Comment by hamandcheese
Comment by hamandcheese 12 hours ago
Perhaps you should give Nix a try :)
Comment by hamandcheese 12 hours ago
Perhaps you should give Nix a try :)
Nix is centered around the local Nix store and binary caching.
As long as the specific version of Erlang you’re using is present in either your Nix store or the global cache for your OS and arch (at cache.nixos.org), you should not need to compile anything.
And if you rely on custom builds, you can just setup your own binary cache. This is similar to remote caching in Bazel.
Some more details on Nix caching here: https://zero-to-nix.com/concepts/caching/
Nix is enormously complicated, kind of unstable and not well documented.
I get that if you've gone through the pain of learning it you get a system with some very nice properties. But casually suggesting "maybe try nix" is a bit like telling someone who wants to listen to Mozart "maybe try playing a piano".

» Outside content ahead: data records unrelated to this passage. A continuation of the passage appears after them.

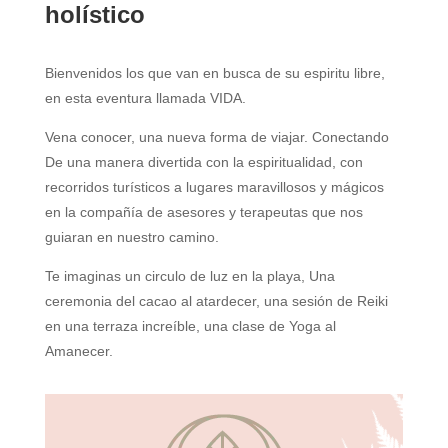
holístico
Bienvenidos los que van en busca de su espiritu libre,
en esta eventura llamada VIDA.
Vena conocer, una nueva forma de viajar. Conectando
De una manera divertida con la espiritualidad, con
recorridos turísticos a lugares maravillosos y mágicos
en la compañía de asesores y terapeutas que nos
guiaran en nuestro camino.
Te imaginas un circulo de luz en la playa, Una
ceremonia del cacao al atardecer, una sesión de Reiki
en una terraza increíble, una clase de Yoga al
Amanecer.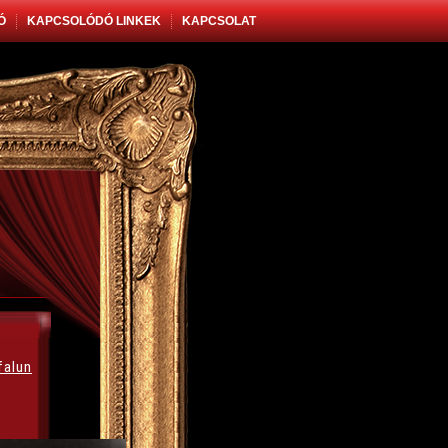
Ó
KAPCSOLÓDÓ LINKEK
KAPCSOLAT
falun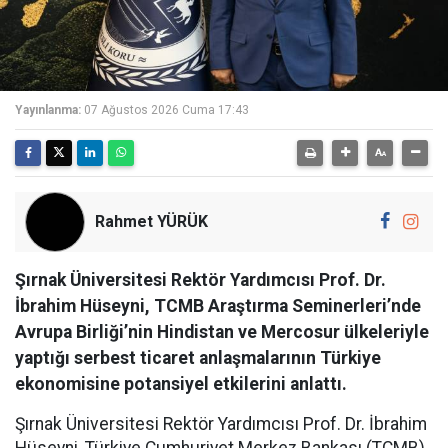
Yayınlanma:
07 Ağustos 2026 Cuma 17:43
Rahmet YÜRÜK
Şırnak Üniversitesi Rektör Yardımcısı Prof. Dr.
İbrahim Hüseyni, TCMB Araştırma Seminerleri’nde
Avrupa Birliği’nin Hindistan ve Mercosur ülkeleriyle
yaptığı serbest ticaret anlaşmalarının Türkiye
ekonomisine potansiyel etkilerini anlattı.
Şırnak Üniversitesi Rektör Yardımcısı Prof. Dr. İbrahim
Hüseyni, Türkiye Cumhuriyet Merkez Bankası (TCMB)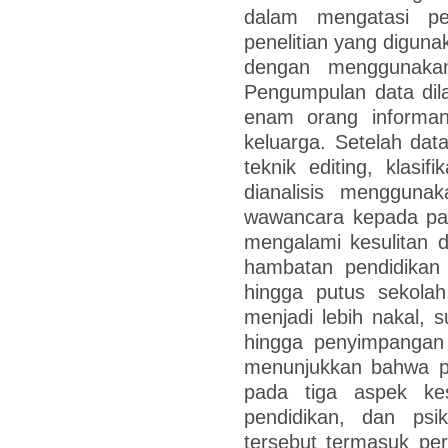
dalam mengatasi pe
penelitian yang diguna
dengan menggunakan p
Pengumpulan data dil
enam orang informan,
keluarga. Setelah dat
teknik editing, klasif
dianalisis menggunaka
wawancara kepada pa
mengalami kesulitan 
hambatan pendidikan 
hingga putus sekolah
menjadi lebih nakal, su
hingga penyimpangan p
menunjukkan bahwa p
pada tiga aspek kes
pendidikan, dan psi
tersebut termasuk pe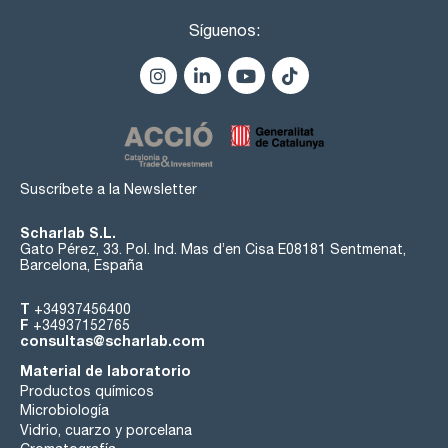
Síguenos:
Suscríbete a la Newsletter
Scharlab S.L.
Gato Pérez, 33. Pol. Ind. Mas d’en Cisa E08181 Sentmenat,
Barcelona, España
T
+34937456400
F
+34937152765
consultas@scharlab.com
Material de laboratorio
Productos químicos
Microbiología
Vidrio, cuarzo y porcelana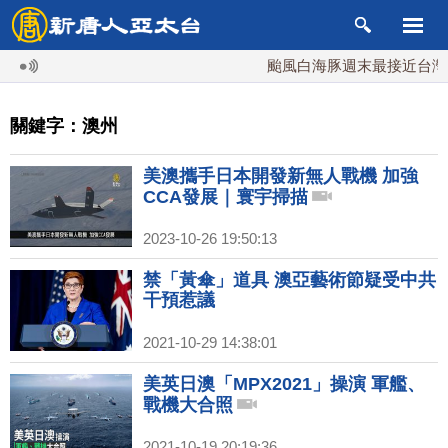
颱風白海豚週末最接近台灣 
關鍵字：澳州
美澳攜手日本開發新無人戰機 加強
CCA發展｜寰宇掃描
2023-10-26 19:50:13
禁「黃傘」道具 澳亞藝術節疑受中共
干預惹議
2021-10-29 14:38:01
美英日澳「MPX2021」操演 軍艦、
戰機大合照
2021-10-19 20:19:36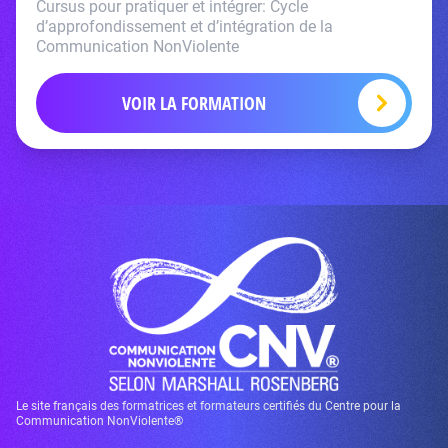
Cursus pour pratiquer et intégrer: Cycle
d’approfondissement et d’intégration de la
Communication NonViolente
VOIR LA FORMATION
Le site français des formatrices et formateurs certifiés du Centre pour la
Communication NonViolente®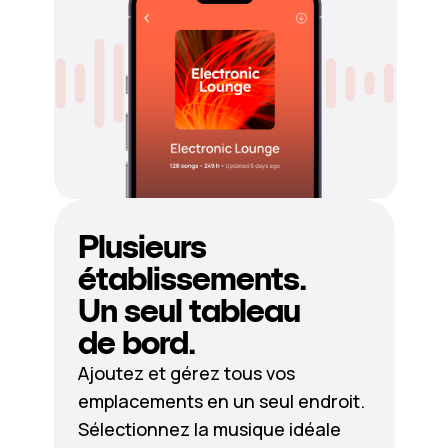
Plusieurs
établissements.
Un seul tableau
de bord.
Ajoutez et gérez tous vos
emplacements en un seul endroit.
Sélectionnez la musique idéale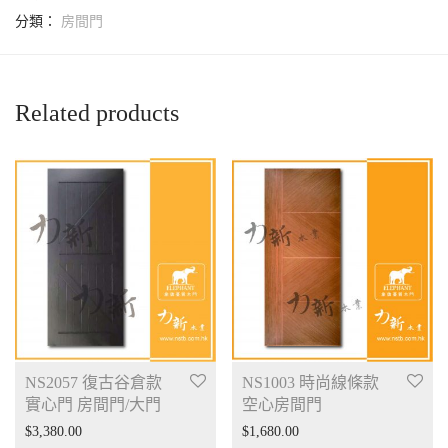
分類：
房間門
Related products
NS2057 復古谷倉款
NS1003 時尚線條款
實心門 房間門/大門
空心房間門
$
3,380.00
$
1,680.00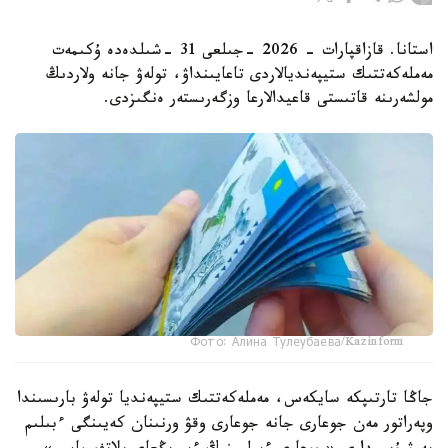
استانا. قازاقپارات - 2026 -جىلعى 31 -شىلدەدە ۇكىمەت
مەملەكەتتىك ستيپەنديالاردى تاعايىنداۋ، تولەۋ جانە ولاردىڭ
مولشەرىنە قاتىستى قاعيدالارعا وزگەرىستەر ەنگىزدى.
Фото: Алина Тулеубаева/Kazinform
جاڭا تارتىپكە سايكەس، مەملەكەتتىك ستيپەنديا تولەۋ بارىسىندا
وپەراتور مەن جوعارى جانە جوعارى وقۋ ورنىنان كەيىنگى ءبىلىم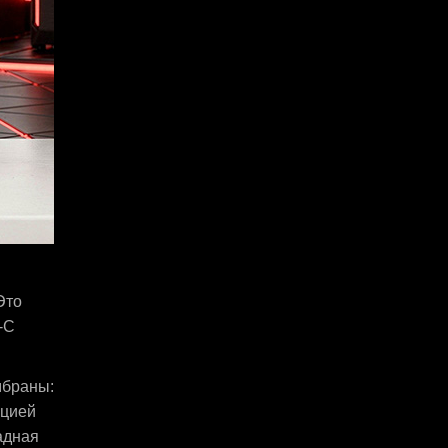
Это
-C
мбраны:
кцией
адная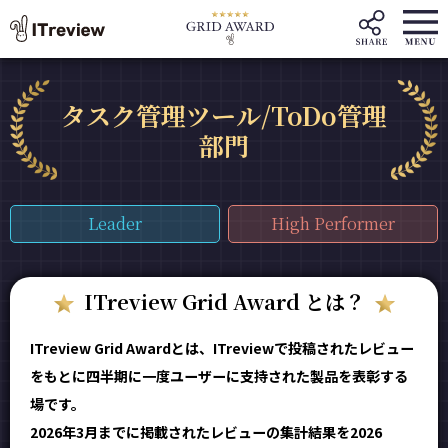
タスク管理ツール/ToDo管理
部門
Leader
High Performer
ITreview Grid Award とは？
ITreview Grid Awardとは、ITreviewで投稿されたレビュー
をもとに四半期に一度ユーザーに支持された製品を表彰する
場です。
2026年3月までに掲載されたレビューの集計結果を2026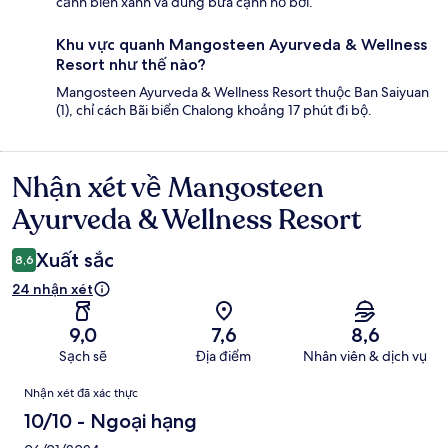
cảnh biển xanh và dùng bữa cạnh hồ bơi.
Khu vực quanh Mangosteen Ayurveda & Wellness
Resort như thế nào?
Mangosteen Ayurveda & Wellness Resort thuộc Ban Saiyuan
(1), chỉ cách Bãi biển Chalong khoảng 17 phút đi bộ.
Nhận xét về Mangosteen
Nhận
xét
Ayurveda & Wellness Resort
Xuất sắc
8,6
24 nhận xét
9,0
7,6
8,6
Sạch sẽ
Địa điểm
Nhân viên & dịch vụ
Nhận
Nhận xét đã xác thực
xét
10/10 - Ngoại hạng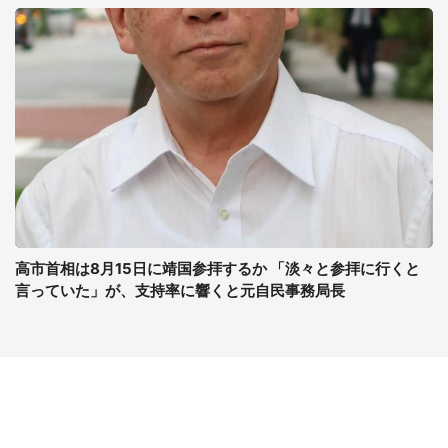
高市首相は8月15日に靖国参拝するか 「淡々と参拝に行くと
言っていた」が、支持率に響くと元自民事務局長
コンテンツ
関連サイト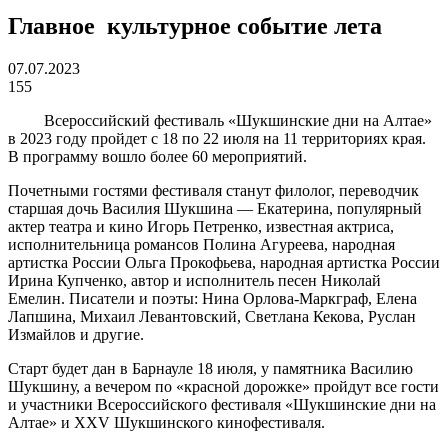
Главное культурное событие лета
07.07.2023
155
Всероссийский фестиваль «Шукшинские дни на Алтае»
в 2023 году пройдет с 18 по 22 июля на 11 территориях края.
В программу вошло более 60 мероприятий.
Почетными гостями фестиваля станут филолог, переводчик
старшая дочь Василия Шукшина — Екатерина, популярный
актер театра и кино Игорь Петренко, известная актриса,
исполнительница романсов Полина Агуреева, народная
артистка России Ольга Прокофьева, народная артистка России
Ирина Купченко, автор и исполнитель песен Николай
Емелин. Писатели и поэты: Нина Орлова-Маркграф, Елена
Лапшина, Михаил Левантовский, Светлана Кекова, Руслан
Измайлов и другие.
Старт будет дан в Барнауле 18 июля, у памятника Василию
Шукшину, а вечером по «красной дорожке» пройдут все гости
и участники Всероссийского фестиваля «Шукшинские дни на
Алтае» и XXV Шукшинского кинофестиваля.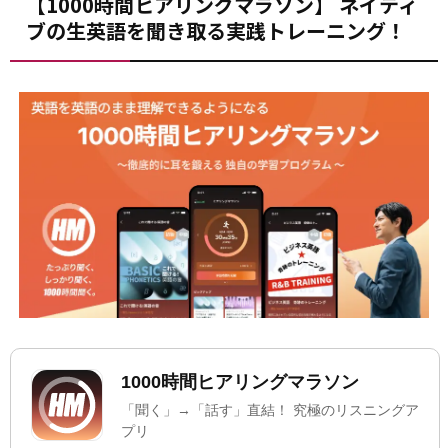
【1000時間ヒアリングマラソン】 ネイティ
ブの生英語を聞き取る実践トレーニング！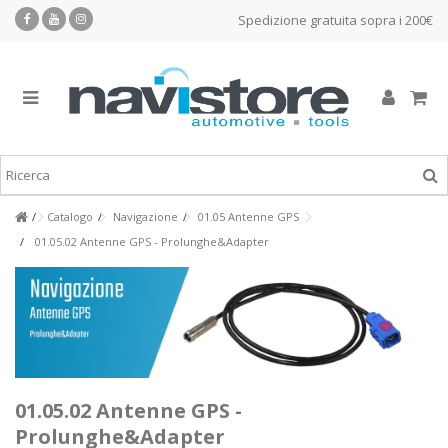
Spedizione gratuita sopra i 200€
Catalogo
Navigazione
01.05 Antenne GPS
01.05.02 Antenne GPS - Prolunghe&Adapter
01.05.02 Antenne GPS -
Prolunghe&Adapter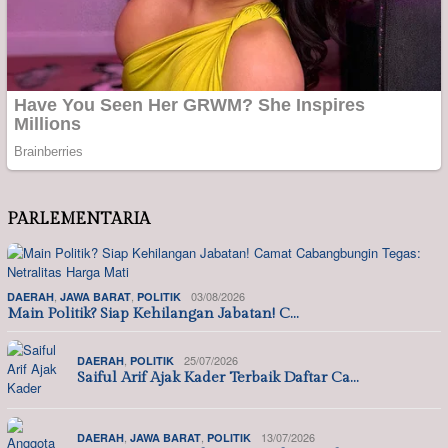
PARLEMENTARIA
,
,
03/08/2026
DAERAH
JAWA BARAT
POLITIK
Main Politik? Siap Kehilangan Jabatan! C…
,
25/07/2026
DAERAH
POLITIK
Saiful Arif Ajak Kader Terbaik Daftar Ca…
,
,
13/07/2026
DAERAH
JAWA BARAT
POLITIK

Correct me if I'm wrong, but you'd still have to compile it from source on nix, no?
On my relatively powerful workstation, Erlang/BEAM takes about 7 minutes to compile.
We're working around this currently by having a fat devcontainer image, pre-built with Erlang inside (from source) by our CI. It chews through CI minutes unavoidably due to how docker layer caching works.
It would be awesome to just download and unpack a tarball, regardless of which distro you're using.